The attic from the scene, though, isn’t an actual attic. It turned out that the rented house didn’t have a big enough one to use, so they ended up repurposing a nearby barn.
Fu found inspiration for “The Creature” and its movements in Franz Kafka’s 1915 novella, The Metamorphosis, which he read as a kid. “The thing that always stuck vividly in my mind was the opening where the protagonist wakes up and finds himself as an insect,” Fu says. “I loved that visual of showing Hayley’s eye snapping open in a panic, and not knowing who or where she was. She gets pulled back to sleep by the house and goes into a state of hibernation, introspection, and transformation.”
Williams’s initial notes to Fu revealed that she wanted to have “unexpected combinations of beautiful and grotesque imagery.” She also gave Fu the seed moment that would define the rest of the video: “eating oysters while taking a bath.” This idea played a large part in the video for “Cinnamon,” in which Williams gets chased by creepy house-made creatures who she eventually dances with in an ecstatic display of emotional unshackling.
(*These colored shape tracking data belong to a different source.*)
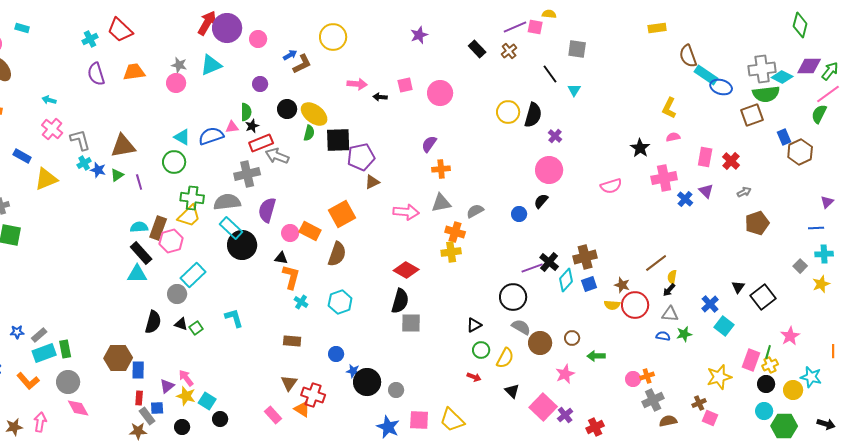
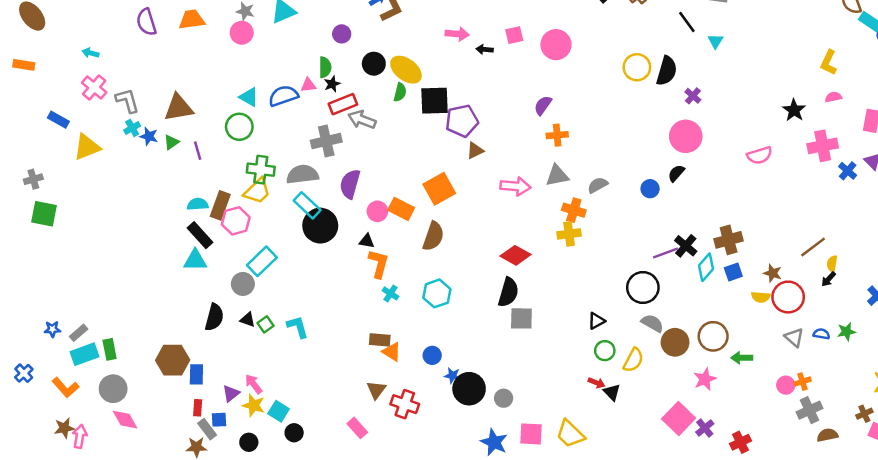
gray triangle: (670, 314) -> (794, 338), moved, turned 36
cyan L-shape: (234, 318) -> (298, 327), moved
brown circle: (572, 338) -> (713, 336), size x1.6
black triangle: (512, 391) -> (612, 392), moved
orange triangle: (302, 409) -> (392, 352), moved
brown star: (14, 427) -> (64, 428), moved

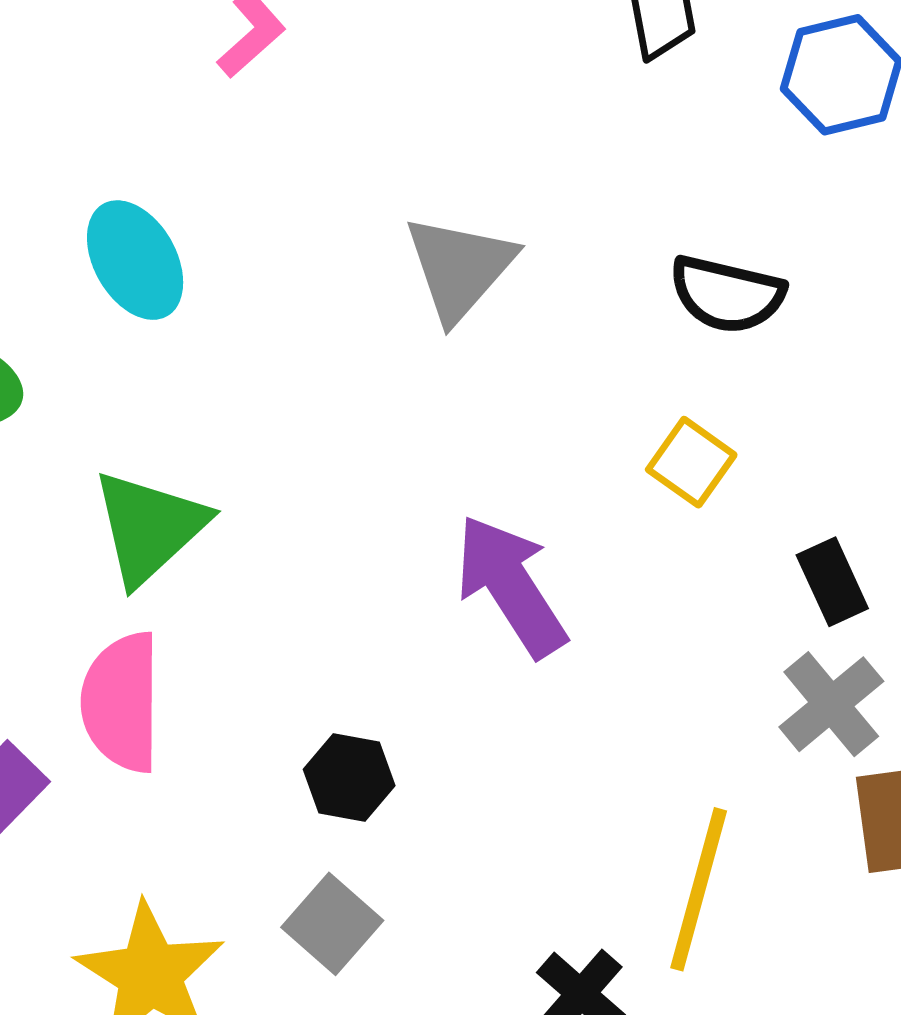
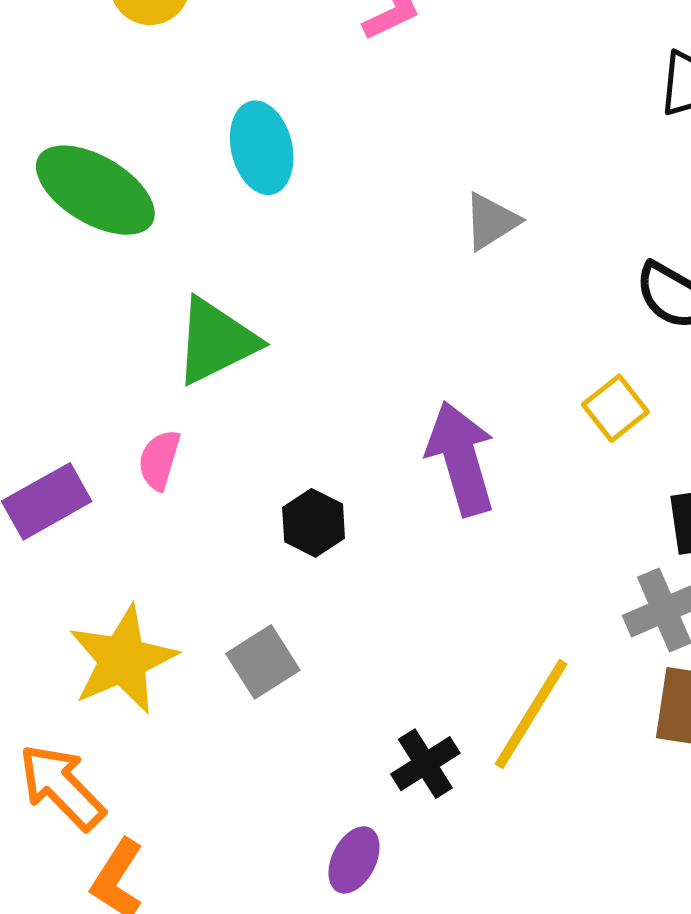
gray triangle: (460, 268) -> (491, 221), size x0.7
pink semicircle: (121, 702) -> (159, 460), size x0.6
black hexagon: (349, 778) -> (314, 523), moved

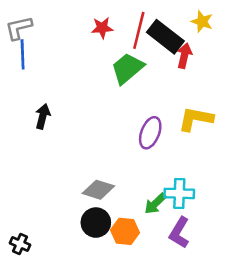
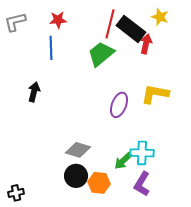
red star: (102, 28) -> (58, 20), moved
blue line: (23, 54) -> (51, 48), moved
black cross: (20, 244) -> (16, 193), turned -35

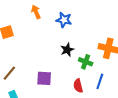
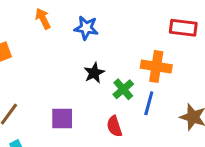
green cross: (86, 62) -> (123, 89), turned 32
blue line: (100, 81) -> (149, 103), moved

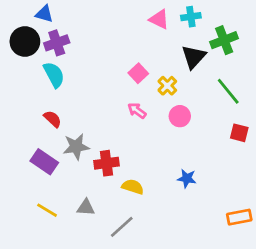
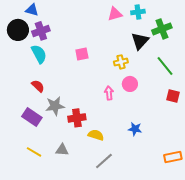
pink triangle: (159, 19) -> (115, 14), turned -42
pink square: (138, 73) -> (82, 54), moved, turned 32
yellow cross: (167, 86) -> (121, 62), turned 32
pink arrow: (137, 111) -> (109, 93), moved, turned 48
gray line: (122, 227) -> (104, 161), moved

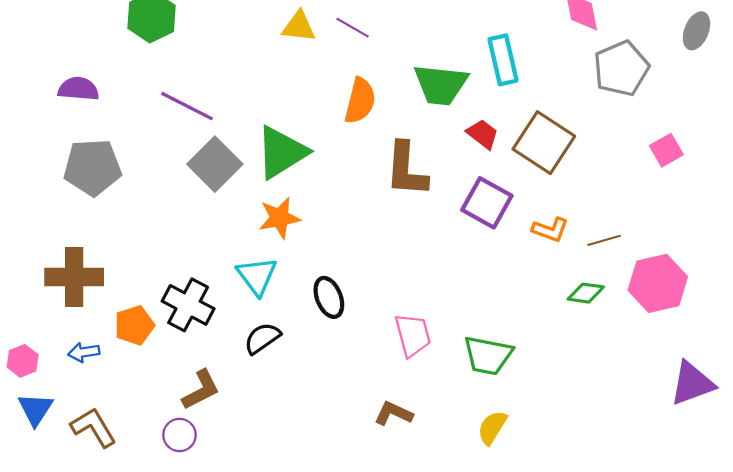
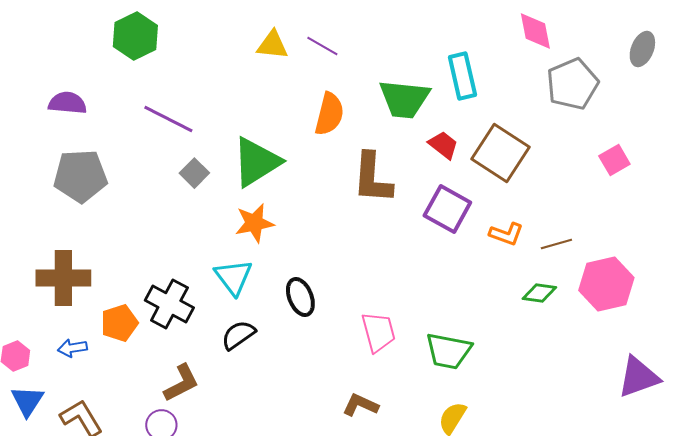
gray square: (215, 164) -> (194, 173), size x0.6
“Her eyes snap open again, and she’s almost unrecognizable from her former self,” he says. “After the long build-up of pain and struggle, this is the release, the payoff.”
This story of Williams accepting the different pieces of herself as both Mercy and Wrath is an important piece of Petals for Armor — so important that the singer has already released the three songs, along with two others, as the Petals for Armor I EP ahead of the album’s May 8 release.
While we wait for the full LP, fans have these three videos – and the intense YouTube analyses in their comments sections – to hold them over and keep them up at night. Fu loves that people “are entertained or moved by the art” and hopes that people can find themselves in Williams’s personal journey. “If someone going through their own problems can relate to it or find comfort in it, then you’ve done your job,” he says.